TEXT UNDER STUDY:
== Segment start ==
OP, see how easy it is to fall into serious configuration errors? Even people that mean well can and will provide the wrong information. NEVER take examples from the internet without understanding what they do or how it works.


----------



## ralphbsz (Mar 23, 2021)

Setting up a simple web site that serves static HTML pages, using a non-secure (no SSL, no https) connection, is pretty easy. Install the apache package, set up a directory from which to serve the static web pages, copy the web pages into it, configure the server. It would take me 5 minutes, although I'm sure I would get it wrong, with many mistakes (similar to the one SirDice just pointed out). Where it gets harder and requires maintenance: You need to serve https today; browsers are (correctly but obnoxiously) complaining about unencrypted http. Getting a SSL certificate is free and not very difficult, but doing it the first time is a bit difficult. Setting up interesting web pages, with database connections, and version control, is not easy.

What's even worse: Hosts that serve web pages are the #2 target for hackers to attack (ssh ports are #1). You have to do an extremely good job at securing your server. That pretty much starts with having the publicly visible server host on a machine of its own, outside the firewall, isolated from the secure internal network. This is where it starts to get interestingly difficult.

My suggestion would be: Leave the web hosting to someone else. Today, there are several places where you can get free hosting for a few simple static pages. For one small non-profit organization where I help out we use "Google Sites", but there are lots of other options. If you want more than a few static pages, there are lots of inexpensive hosting companies.


----------



## richardtoohey2 (Mar 23, 2021)

ralphbsz said:


> My suggestion would be: Leave the web hosting to someone else. Today, there are several places where you can get free hosting for a few simple static pages


This.

OpenSSL is about to release some high severity bug fixes - if you are running your own web server - you will have to watch out for things like that and make sure you are patched and up-to-date.
== Segment end ==
DATA FOR REVIEW:
== Segment start ==
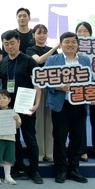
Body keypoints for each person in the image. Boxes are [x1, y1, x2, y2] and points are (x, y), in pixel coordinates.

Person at [0, 29, 43, 184]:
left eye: (12, 43)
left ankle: (34, 170)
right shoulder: (2, 63)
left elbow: (37, 85)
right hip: (8, 109)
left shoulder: (29, 61)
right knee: (13, 139)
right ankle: (19, 168)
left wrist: (36, 104)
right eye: (6, 44)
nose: (9, 46)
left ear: (19, 43)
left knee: (30, 138)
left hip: (26, 106)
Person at [45, 31, 92, 184]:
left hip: (79, 105)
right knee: (59, 138)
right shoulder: (53, 60)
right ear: (61, 44)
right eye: (67, 42)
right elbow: (44, 81)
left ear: (77, 44)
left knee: (77, 138)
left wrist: (91, 96)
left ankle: (74, 169)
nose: (70, 44)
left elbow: (90, 81)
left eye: (73, 42)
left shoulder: (84, 61)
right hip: (61, 105)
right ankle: (61, 170)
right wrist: (58, 87)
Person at [26, 23, 59, 162]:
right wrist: (55, 48)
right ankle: (39, 153)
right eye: (39, 33)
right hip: (37, 87)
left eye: (44, 33)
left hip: (52, 87)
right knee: (38, 120)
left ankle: (49, 152)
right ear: (33, 35)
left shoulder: (52, 50)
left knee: (50, 120)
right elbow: (39, 60)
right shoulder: (30, 49)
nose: (42, 36)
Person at [76, 21, 95, 162]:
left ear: (90, 33)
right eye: (79, 31)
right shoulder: (73, 49)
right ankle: (82, 151)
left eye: (85, 31)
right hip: (79, 86)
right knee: (80, 118)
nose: (82, 34)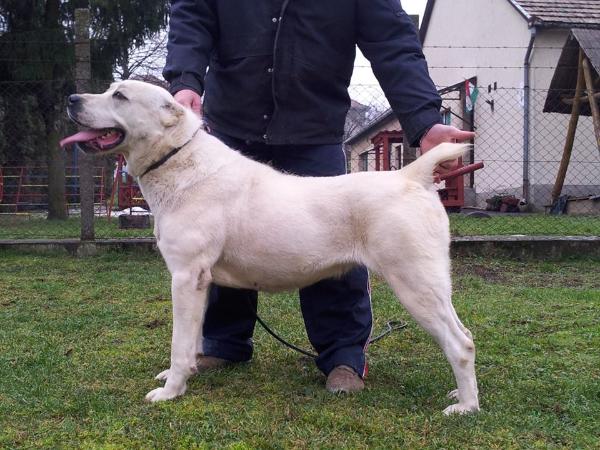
== Segment end ==
PROBLEMS TO SOLVE:
1) In the web hosting thread, which ports are named as the number one target for hackers?
2) Quote the web hosting thread starting at "OpenSSL is about" and ending at "patched and up-to-date.".
The rows have no connection to the web hosting thread.

ANSWERS PER TASK:
1) SSH ports.

2)
OpenSSL is about to release some high severity bug fixes - if you are running your own web server - you will have to watch out for things like that and make sure you are patched and up-to-date.